Nelle prossime ore arriverà un primo stop ai flussi di gas verso l'Ue ma a deciderlo non è stato Gazprom bensì l'invasione stessa della Russia in Ucraina. Il gestore del sistema di trasporto del gas di Kiev (Grid) ha infatti annunciato che, a causa dell'occupazione delle forze russe, il transito attraverso il punto di ingresso di Sokhranivka si fermerà. Nulla di irreparabile, visto che, se Mosca lo vorrà, i flussi potranno essere reindirizzati alla stazione di compressione di Sudzha, in Russia. Ma la notizia, oltre a far chiudere al rialzo in Borsa il prezzo del gas, rischia di appesantire ulteriormente il dibattito sul sesto pacchetto di sanzioni. Infatti, non ci sono stati colpi di scena nella riunione degli ambasciatori dei 27 per approvare l'embargo al petrolio di Putin.
La videocall annunciata da Ursula von der Leyen con i leader dei Paesi orientali dell'Ue, Viktor Orban su tutti, non può avere luogo perché gli sherpa non hanno trovato ancora un'intesa. Un colloquio telefonico tra il presidente francese Emmanuel Macron e il premier ungherese è servito a chiarire ulteriormente i punti critici: Budapest, in sostanza, chiede compensazioni ad hoc in cambio del suo sì alla rinuncia, sia pur graduale, al petrolio russo. L'Ue ritiene le preoccupazioni ungheresi "legittime", anche perché il Paese non può ricevere il greggio via mare e le raffinerie magiare sono tutte tarate sul petrolio russo. In pratica, l'Ungheria darà via libera ad un embargo dell'Ue al petrolio russo solo se la sanzione escluderà il greggio inviato da Mosca attraverso gli oleodotti. A dirlo, in un video su facebook, è il ministro degli Esteri ungherese Peter Szijjarto, che ha rilanciato così il 'no' di Budapest al pacchetto si misure così come concepito dalla Commissione nei giorni scorsi.

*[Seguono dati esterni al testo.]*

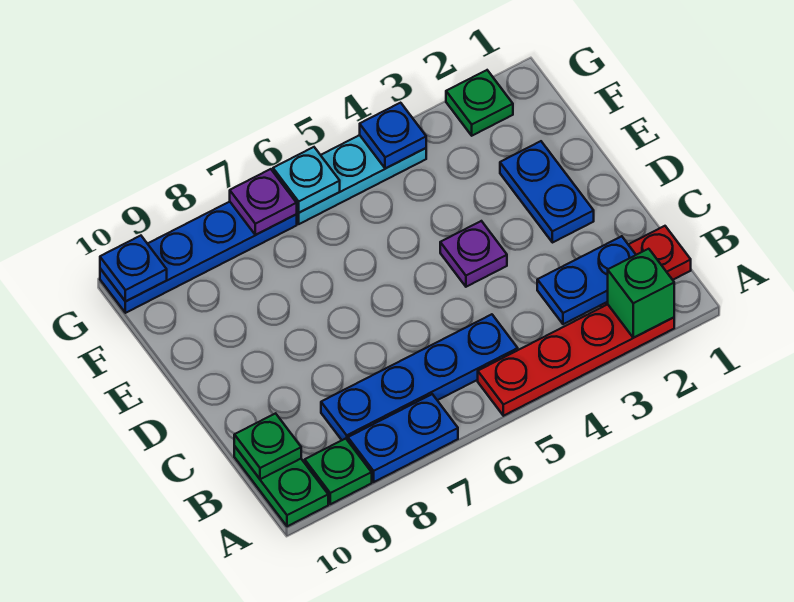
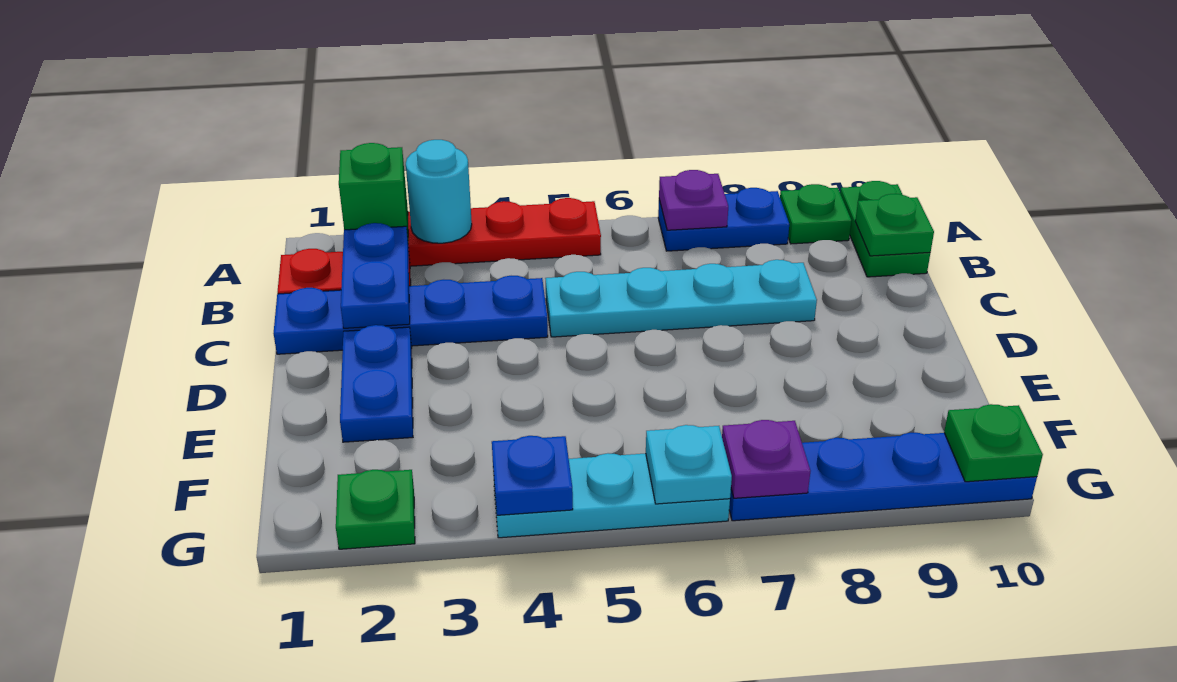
none -> cyan round brick A3 level 2
blue plate B2:B3 level 2 -> blue plate B2:C2 level 2
blue plate B5:B8 level 1 -> blue plate C1:C4 level 1
none -> cyan plate C5:C8 level 1
purple plate D4 level 1 -> purple plate A7 level 2
blue plate G10 level 2 -> green plate G10 level 2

"Se Bruxelles vuole essere seria sull'embargo al petrolio, questo sarà possibile solo escludendo la parte destinata agli oleodotti", ha sottolineato il ministro ungherese. Due le ipotesi in campo: la prima prevede che i Paesi Ue condividano, temporaneamente, parte del loro greggio con Budapest; la seconda l'erogazione di fondi ad hoc per Budapest nell'ambito del piano RePowerEu che sarà presentato il 18 maggio. Ma c'è un altro tema che, nei prossimi giorni, potrebbe dividere l'Europa ed è quello del fondo solidarietà per l'Ucraina. Bruxelles valuta un versamento da 15 miliardi focalizzato sulla ricostruzione e finanziato con debito comune. Si tratterebbe, di fatto, di una sorta di Next Generation per Kiev. "Tutte le opzioni sono sul tavolo", ha spiegato il commissario Ue per l'Allargamento, Oliver Varhelyi. Ma c'è chi, come Germania e Austria, chiede maggior prudenza e invita ad esplorare strade alternative. A dividere ulteriormente l'Ue potrebbe essere la natura dei finanziamenti: saranno tutti prestiti o anche sovvenzioni? Ed è sulla seconda opzione che lo scontro è dietro l'angolo.